The team at Friend.tech has introduced a robust security measure to safeguard its users from a series of SIM-swap attacks that have plagued the platform recently.
These attacks, which have grown in frequency since September, involve hackers gaining control of users’ phone numbers, bypassing security measures, and gaining unauthorized access to their accounts.
To counteract this growing threat, Friend.tech has implemented a two-factor authentication (2FA) password feature, offering an additional layer of protection for its users.
Friend.tech Bolstering Security with Two-Factor Authentication (2FA) Passwords
You can now add a 2FA password to your https://t.co/YOHabcBL3H account for additional protection if your cell carrier or email service becomes compromised.
Neither the friendtech nor Privy teams can reset these passwords, so please use care when using this feature pic.twitter.com/g0m2E4att2
— friend.tech (@friendtech) October 9, 2023
In response to the security breaches caused by SIM-swap attacks, Friend.tech announced the inclusion of 2FA passwords in a post made on its official social media account on October 9. This new feature empowers users to fortify their Friend.tech accounts with an added layer of security. In the event that a user’s cell carrier or email service is compromised, the 2FA password acts as a crucial shield against unauthorized access.
Furthermore, when users sign in on new devices, they will be prompted to set up a 2FA password, creating an additional barrier against potential security breaches. It’s important to note that neither the Friend.tech nor Privy teams possess the ability to reset these 2FA passwords, placing the responsibility solely in the hands of the users.
Mixed Reactions to the Security Implementation
While some users have welcomed this move as a much-needed enhancement to the platform’s security, others have criticized Friend.tech for not taking action sooner.
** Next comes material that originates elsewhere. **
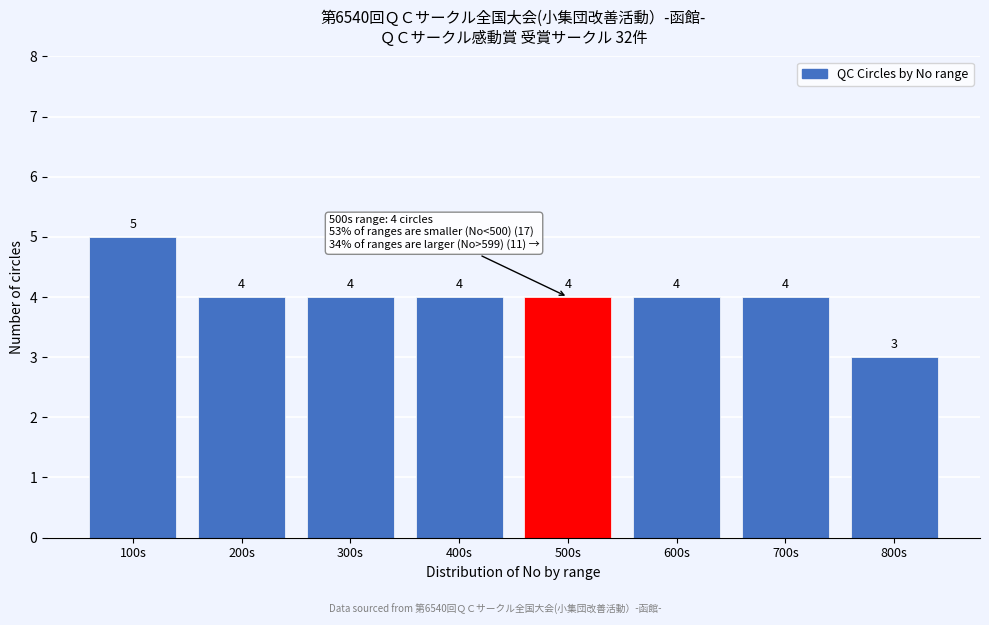

Reading left to right, transcribe all the data shown in this chart.

100s=5	200s=4	300s=4	400s=4	500s=4	600s=4	700s=4	800s=3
Notably, 0xCaptainLevi, a prominent platform creator, expressed optimism regarding the new security feature. He emphasized the significance of 2FA in elevating the social media platform’s security and popularity.
Understanding the Exploitative Nature of SIM-Swap Attacks
Blockworks founder Jason Yanowitz has shed light on one method by which SIM-swap attacks are orchestrated, in a separate thread on the topic. These malicious hackers send text messages to users, soliciting permission to change their phone numbers. Users have the option to respond with “YES” to approve the change or “NO” to decline it.
Someone is trying to hack my @friendtech
1) Text sent saying they’re changing my number
2) I respond no
3) They say to confirm no, send the verification code
4) Receive actual verification code from friend tech
5) After no response, they text again saying they’ll auto… pic.twitter.com/j76vI969jP
— Yano 🟪 (@JasonYanowitz) October 8, 2023
If a user declines the request by responding with “NO,” they receive a legitimate verification code from Friend.tech, along with a prompt to send it to the scammer’s number. This manipulative tactic places users in a vulnerable position, potentially resulting in the loss of control over their accounts and digital assets.
Enhancing Security and User Confidence
With the introduction of 2FA password protection, Friend.tech aims to fortify the security of its platform and provide users with greater peace of mind. This new feature ensures that even if cell carriers or email services are compromised, Friend.tech accounts remain secure. It marks a pivotal step towards ensuring that the platform’s users can enjoy a safer and more secure experience in the face of evolving cyber threats.